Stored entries

>>>>

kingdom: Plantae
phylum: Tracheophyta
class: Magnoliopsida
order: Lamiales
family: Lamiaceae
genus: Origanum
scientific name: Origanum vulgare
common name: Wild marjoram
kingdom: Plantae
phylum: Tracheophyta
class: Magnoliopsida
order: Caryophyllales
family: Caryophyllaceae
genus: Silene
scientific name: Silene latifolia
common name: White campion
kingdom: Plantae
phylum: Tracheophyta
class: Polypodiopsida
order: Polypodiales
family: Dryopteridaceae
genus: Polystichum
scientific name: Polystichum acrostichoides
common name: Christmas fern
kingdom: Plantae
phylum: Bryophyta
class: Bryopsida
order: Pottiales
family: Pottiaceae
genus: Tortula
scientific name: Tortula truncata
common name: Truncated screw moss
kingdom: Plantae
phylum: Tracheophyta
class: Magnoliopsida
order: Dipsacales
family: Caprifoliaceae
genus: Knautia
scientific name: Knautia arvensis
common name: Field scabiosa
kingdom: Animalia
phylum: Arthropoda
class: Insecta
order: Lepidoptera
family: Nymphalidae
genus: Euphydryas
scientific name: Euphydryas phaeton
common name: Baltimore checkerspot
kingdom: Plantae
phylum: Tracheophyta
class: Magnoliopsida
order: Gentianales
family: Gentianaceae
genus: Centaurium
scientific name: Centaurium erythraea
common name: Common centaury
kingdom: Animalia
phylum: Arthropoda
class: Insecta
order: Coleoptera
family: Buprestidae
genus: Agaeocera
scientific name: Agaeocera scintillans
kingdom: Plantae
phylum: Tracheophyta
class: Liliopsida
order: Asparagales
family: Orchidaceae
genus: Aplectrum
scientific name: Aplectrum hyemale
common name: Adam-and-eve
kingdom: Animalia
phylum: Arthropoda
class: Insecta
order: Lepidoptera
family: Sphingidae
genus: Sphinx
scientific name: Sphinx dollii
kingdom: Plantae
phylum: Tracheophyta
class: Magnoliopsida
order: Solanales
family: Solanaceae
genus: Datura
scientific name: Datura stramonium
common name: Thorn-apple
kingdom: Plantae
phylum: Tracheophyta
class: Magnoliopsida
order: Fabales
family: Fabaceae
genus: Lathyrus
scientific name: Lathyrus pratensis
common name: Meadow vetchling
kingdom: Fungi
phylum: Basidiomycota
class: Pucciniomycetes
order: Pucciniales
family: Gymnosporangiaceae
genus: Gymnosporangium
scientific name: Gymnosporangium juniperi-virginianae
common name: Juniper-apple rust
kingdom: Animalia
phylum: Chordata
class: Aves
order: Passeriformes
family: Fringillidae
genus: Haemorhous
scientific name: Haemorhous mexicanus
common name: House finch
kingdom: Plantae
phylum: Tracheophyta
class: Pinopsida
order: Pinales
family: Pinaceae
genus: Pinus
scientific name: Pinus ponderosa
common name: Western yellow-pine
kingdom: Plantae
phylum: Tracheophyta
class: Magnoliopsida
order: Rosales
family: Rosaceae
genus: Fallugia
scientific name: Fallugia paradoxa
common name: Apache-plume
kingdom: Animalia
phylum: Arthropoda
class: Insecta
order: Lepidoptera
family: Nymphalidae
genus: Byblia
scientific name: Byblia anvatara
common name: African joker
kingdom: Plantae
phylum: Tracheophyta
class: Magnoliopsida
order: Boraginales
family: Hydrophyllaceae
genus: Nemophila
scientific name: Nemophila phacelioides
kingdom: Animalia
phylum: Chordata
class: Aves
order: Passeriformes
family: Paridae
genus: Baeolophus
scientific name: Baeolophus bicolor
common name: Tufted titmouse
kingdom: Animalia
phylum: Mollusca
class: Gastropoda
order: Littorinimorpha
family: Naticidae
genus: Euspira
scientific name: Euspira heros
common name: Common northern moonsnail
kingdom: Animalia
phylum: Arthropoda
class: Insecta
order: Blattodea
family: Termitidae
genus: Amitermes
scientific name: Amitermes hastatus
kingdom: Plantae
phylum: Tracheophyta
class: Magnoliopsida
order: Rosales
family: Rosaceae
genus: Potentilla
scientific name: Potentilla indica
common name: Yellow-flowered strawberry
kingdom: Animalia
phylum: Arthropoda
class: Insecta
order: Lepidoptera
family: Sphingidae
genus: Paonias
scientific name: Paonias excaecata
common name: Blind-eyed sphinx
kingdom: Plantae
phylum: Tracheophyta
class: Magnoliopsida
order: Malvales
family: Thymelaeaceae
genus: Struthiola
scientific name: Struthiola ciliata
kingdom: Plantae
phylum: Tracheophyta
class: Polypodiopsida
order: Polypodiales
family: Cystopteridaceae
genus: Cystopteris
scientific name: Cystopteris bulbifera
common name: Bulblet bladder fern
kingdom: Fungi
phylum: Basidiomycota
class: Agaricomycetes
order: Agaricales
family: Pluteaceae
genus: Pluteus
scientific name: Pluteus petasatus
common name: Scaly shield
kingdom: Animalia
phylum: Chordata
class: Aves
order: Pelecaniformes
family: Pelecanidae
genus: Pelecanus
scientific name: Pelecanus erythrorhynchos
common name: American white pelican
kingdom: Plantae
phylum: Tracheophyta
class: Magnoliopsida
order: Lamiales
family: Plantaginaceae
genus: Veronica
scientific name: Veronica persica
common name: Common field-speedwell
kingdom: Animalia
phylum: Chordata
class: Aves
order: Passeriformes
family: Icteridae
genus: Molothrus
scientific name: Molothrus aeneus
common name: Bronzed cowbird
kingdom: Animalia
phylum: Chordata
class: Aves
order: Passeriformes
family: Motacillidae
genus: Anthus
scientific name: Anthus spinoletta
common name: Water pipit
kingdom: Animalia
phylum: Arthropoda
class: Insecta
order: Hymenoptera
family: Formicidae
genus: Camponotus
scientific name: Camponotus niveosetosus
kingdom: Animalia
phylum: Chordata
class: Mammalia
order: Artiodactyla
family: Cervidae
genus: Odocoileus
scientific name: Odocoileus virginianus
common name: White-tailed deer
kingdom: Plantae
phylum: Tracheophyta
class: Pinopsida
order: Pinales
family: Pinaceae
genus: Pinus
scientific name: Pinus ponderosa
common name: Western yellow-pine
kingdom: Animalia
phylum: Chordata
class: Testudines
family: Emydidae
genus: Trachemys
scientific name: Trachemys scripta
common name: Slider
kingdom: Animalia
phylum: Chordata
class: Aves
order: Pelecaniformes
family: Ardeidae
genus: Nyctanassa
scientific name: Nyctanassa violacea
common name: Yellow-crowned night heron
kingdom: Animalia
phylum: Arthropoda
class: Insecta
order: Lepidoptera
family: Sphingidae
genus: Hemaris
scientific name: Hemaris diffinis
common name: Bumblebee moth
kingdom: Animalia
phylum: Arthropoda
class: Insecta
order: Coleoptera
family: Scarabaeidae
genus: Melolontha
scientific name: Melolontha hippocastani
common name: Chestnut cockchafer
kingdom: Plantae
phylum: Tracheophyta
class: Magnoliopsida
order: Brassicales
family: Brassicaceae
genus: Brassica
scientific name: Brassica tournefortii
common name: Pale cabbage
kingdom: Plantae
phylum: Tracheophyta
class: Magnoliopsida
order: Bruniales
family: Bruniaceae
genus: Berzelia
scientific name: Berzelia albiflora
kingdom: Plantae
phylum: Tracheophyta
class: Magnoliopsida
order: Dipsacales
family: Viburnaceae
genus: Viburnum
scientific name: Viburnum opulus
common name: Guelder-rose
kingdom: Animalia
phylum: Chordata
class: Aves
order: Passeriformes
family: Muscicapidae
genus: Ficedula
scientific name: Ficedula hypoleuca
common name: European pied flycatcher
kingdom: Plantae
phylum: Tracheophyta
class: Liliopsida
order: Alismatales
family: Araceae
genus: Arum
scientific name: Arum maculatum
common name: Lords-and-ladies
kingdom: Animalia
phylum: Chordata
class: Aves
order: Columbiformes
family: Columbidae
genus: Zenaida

<<<<

Exercise directions: Change each "common name" in the data above to "vernacular name" and write out all the lines again with nothing else altered.

Solution to the exercise:
kingdom: Plantae
phylum: Tracheophyta
class: Magnoliopsida
order: Lamiales
family: Lamiaceae
genus: Origanum
scientific name: Origanum vulgare
vernacular name: Wild marjoram
kingdom: Plantae
phylum: Tracheophyta
class: Magnoliopsida
order: Caryophyllales
family: Caryophyllaceae
genus: Silene
scientific name: Silene latifolia
vernacular name: White campion
kingdom: Plantae
phylum: Tracheophyta
class: Polypodiopsida
order: Polypodiales
family: Dryopteridaceae
genus: Polystichum
scientific name: Polystichum acrostichoides
vernacular name: Christmas fern
kingdom: Plantae
phylum: Bryophyta
class: Bryopsida
order: Pottiales
family: Pottiaceae
genus: Tortula
scientific name: Tortula truncata
vernacular name: Truncated screw moss
kingdom: Plantae
phylum: Tracheophyta
class: Magnoliopsida
order: Dipsacales
family: Caprifoliaceae
genus: Knautia
scientific name: Knautia arvensis
vernacular name: Field scabiosa
kingdom: Animalia
phylum: Arthropoda
class: Insecta
order: Lepidoptera
family: Nymphalidae
genus: Euphydryas
scientific name: Euphydryas phaeton
vernacular name: Baltimore checkerspot
kingdom: Plantae
phylum: Tracheophyta
class: Magnoliopsida
order: Gentianales
family: Gentianaceae
genus: Centaurium
scientific name: Centaurium erythraea
vernacular name: Common centaury
kingdom: Animalia
phylum: Arthropoda
class: Insecta
order: Coleoptera
family: Buprestidae
genus: Agaeocera
scientific name: Agaeocera scintillans
kingdom: Plantae
phylum: Tracheophyta
class: Liliopsida
order: Asparagales
family: Orchidaceae
genus: Aplectrum
scientific name: Aplectrum hyemale
vernacular name: Adam-and-eve
kingdom: Animalia
phylum: Arthropoda
class: Insecta
order: Lepidoptera
family: Sphingidae
genus: Sphinx
scientific name: Sphinx dollii
kingdom: Plantae
phylum: Tracheophyta
class: Magnoliopsida
order: Solanales
family: Solanaceae
genus: Datura
scientific name: Datura stramonium
vernacular name: Thorn-apple
kingdom: Plantae
phylum: Tracheophyta
class: Magnoliopsida
order: Fabales
family: Fabaceae
genus: Lathyrus
scientific name: Lathyrus pratensis
vernacular name: Meadow vetchling
kingdom: Fungi
phylum: Basidiomycota
class: Pucciniomycetes
order: Pucciniales
family: Gymnosporangiaceae
genus: Gymnosporangium
scientific name: Gymnosporangium juniperi-virginianae
vernacular name: Juniper-apple rust
kingdom: Animalia
phylum: Chordata
class: Aves
order: Passeriformes
family: Fringillidae
genus: Haemorhous
scientific name: Haemorhous mexicanus
vernacular name: House finch
kingdom: Plantae
phylum: Tracheophyta
class: Pinopsida
order: Pinales
family: Pinaceae
genus: Pinus
scientific name: Pinus ponderosa
vernacular name: Western yellow-pine
kingdom: Plantae
phylum: Tracheophyta
class: Magnoliopsida
order: Rosales
family: Rosaceae
genus: Fallugia
scientific name: Fallugia paradoxa
vernacular name: Apache-plume
kingdom: Animalia
phylum: Arthropoda
class: Insecta
order: Lepidoptera
family: Nymphalidae
genus: Byblia
scientific name: Byblia anvatara
vernacular name: African joker
kingdom: Plantae
phylum: Tracheophyta
class: Magnoliopsida
order: Boraginales
family: Hydrophyllaceae
genus: Nemophila
scientific name: Nemophila phacelioides
kingdom: Animalia
phylum: Chordata
class: Aves
order: Passeriformes
family: Paridae
genus: Baeolophus
scientific name: Baeolophus bicolor
vernacular name: Tufted titmouse
kingdom: Animalia
phylum: Mollusca
class: Gastropoda
order: Littorinimorpha
family: Naticidae
genus: Euspira
scientific name: Euspira heros
vernacular name: Common northern moonsnail
kingdom: Animalia
phylum: Arthropoda
class: Insecta
order: Blattodea
family: Termitidae
genus: Amitermes
scientific name: Amitermes hastatus
kingdom: Plantae
phylum: Tracheophyta
class: Magnoliopsida
order: Rosales
family: Rosaceae
genus: Potentilla
scientific name: Potentilla indica
vernacular name: Yellow-flowered strawberry
kingdom: Animalia
phylum: Arthropoda
class: Insecta
order: Lepidoptera
family: Sphingidae
genus: Paonias
scientific name: Paonias excaecata
vernacular name: Blind-eyed sphinx
kingdom: Plantae
phylum: Tracheophyta
class: Magnoliopsida
order: Malvales
family: Thymelaeaceae
genus: Struthiola
scientific name: Struthiola ciliata
kingdom: Plantae
phylum: Tracheophyta
class: Polypodiopsida
order: Polypodiales
family: Cystopteridaceae
genus: Cystopteris
scientific name: Cystopteris bulbifera
vernacular name: Bulblet bladder fern
kingdom: Fungi
phylum: Basidiomycota
class: Agaricomycetes
order: Agaricales
family: Pluteaceae
genus: Pluteus
scientific name: Pluteus petasatus
vernacular name: Scaly shield
kingdom: Animalia
phylum: Chordata
class: Aves
order: Pelecaniformes
family: Pelecanidae
genus: Pelecanus
scientific name: Pelecanus erythrorhynchos
vernacular name: American white pelican
kingdom: Plantae
phylum: Tracheophyta
class: Magnoliopsida
order: Lamiales
family: Plantaginaceae
genus: Veronica
scientific name: Veronica persica
vernacular name: Common field-speedwell
kingdom: Animalia
phylum: Chordata
class: Aves
order: Passeriformes
family: Icteridae
genus: Molothrus
scientific name: Molothrus aeneus
vernacular name: Bronzed cowbird
kingdom: Animalia
phylum: Chordata
class: Aves
order: Passeriformes
family: Motacillidae
genus: Anthus
scientific name: Anthus spinoletta
vernacular name: Water pipit
kingdom: Animalia
phylum: Arthropoda
class: Insecta
order: Hymenoptera
family: Formicidae
genus: Camponotus
scientific name: Camponotus niveosetosus
kingdom: Animalia
phylum: Chordata
class: Mammalia
order: Artiodactyla
family: Cervidae
genus: Odocoileus
scientific name: Odocoileus virginianus
vernacular name: White-tailed deer
kingdom: Plantae
phylum: Tracheophyta
class: Pinopsida
order: Pinales
family: Pinaceae
genus: Pinus
scientific name: Pinus ponderosa
vernacular name: Western yellow-pine
kingdom: Animalia
phylum: Chordata
class: Testudines
family: Emydidae
genus: Trachemys
scientific name: Trachemys scripta
vernacular name: Slider
kingdom: Animalia
phylum: Chordata
class: Aves
order: Pelecaniformes
family: Ardeidae
genus: Nyctanassa
scientific name: Nyctanassa violacea
vernacular name: Yellow-crowned night heron
kingdom: Animalia
phylum: Arthropoda
class: Insecta
order: Lepidoptera
family: Sphingidae
genus: Hemaris
scientific name: Hemaris diffinis
vernacular name: Bumblebee moth
kingdom: Animalia
phylum: Arthropoda
class: Insecta
order: Coleoptera
family: Scarabaeidae
genus: Melolontha
scientific name: Melolontha hippocastani
vernacular name: Chestnut cockchafer
kingdom: Plantae
phylum: Tracheophyta
class: Magnoliopsida
order: Brassicales
family: Brassicaceae
genus: Brassica
scientific name: Brassica tournefortii
vernacular name: Pale cabbage
kingdom: Plantae
phylum: Tracheophyta
class: Magnoliopsida
order: Bruniales
family: Bruniaceae
genus: Berzelia
scientific name: Berzelia albiflora
kingdom: Plantae
phylum: Tracheophyta
class: Magnoliopsida
order: Dipsacales
family: Viburnaceae
genus: Viburnum
scientific name: Viburnum opulus
vernacular name: Guelder-rose
kingdom: Animalia
phylum: Chordata
class: Aves
order: Passeriformes
family: Muscicapidae
genus: Ficedula
scientific name: Ficedula hypoleuca
vernacular name: European pied flycatcher
kingdom: Plantae
phylum: Tracheophyta
class: Liliopsida
order: Alismatales
family: Araceae
genus: Arum
scientific name: Arum maculatum
vernacular name: Lords-and-ladies
kingdom: Animalia
phylum: Chordata
class: Aves
order: Columbiformes
family: Columbidae
genus: Zenaida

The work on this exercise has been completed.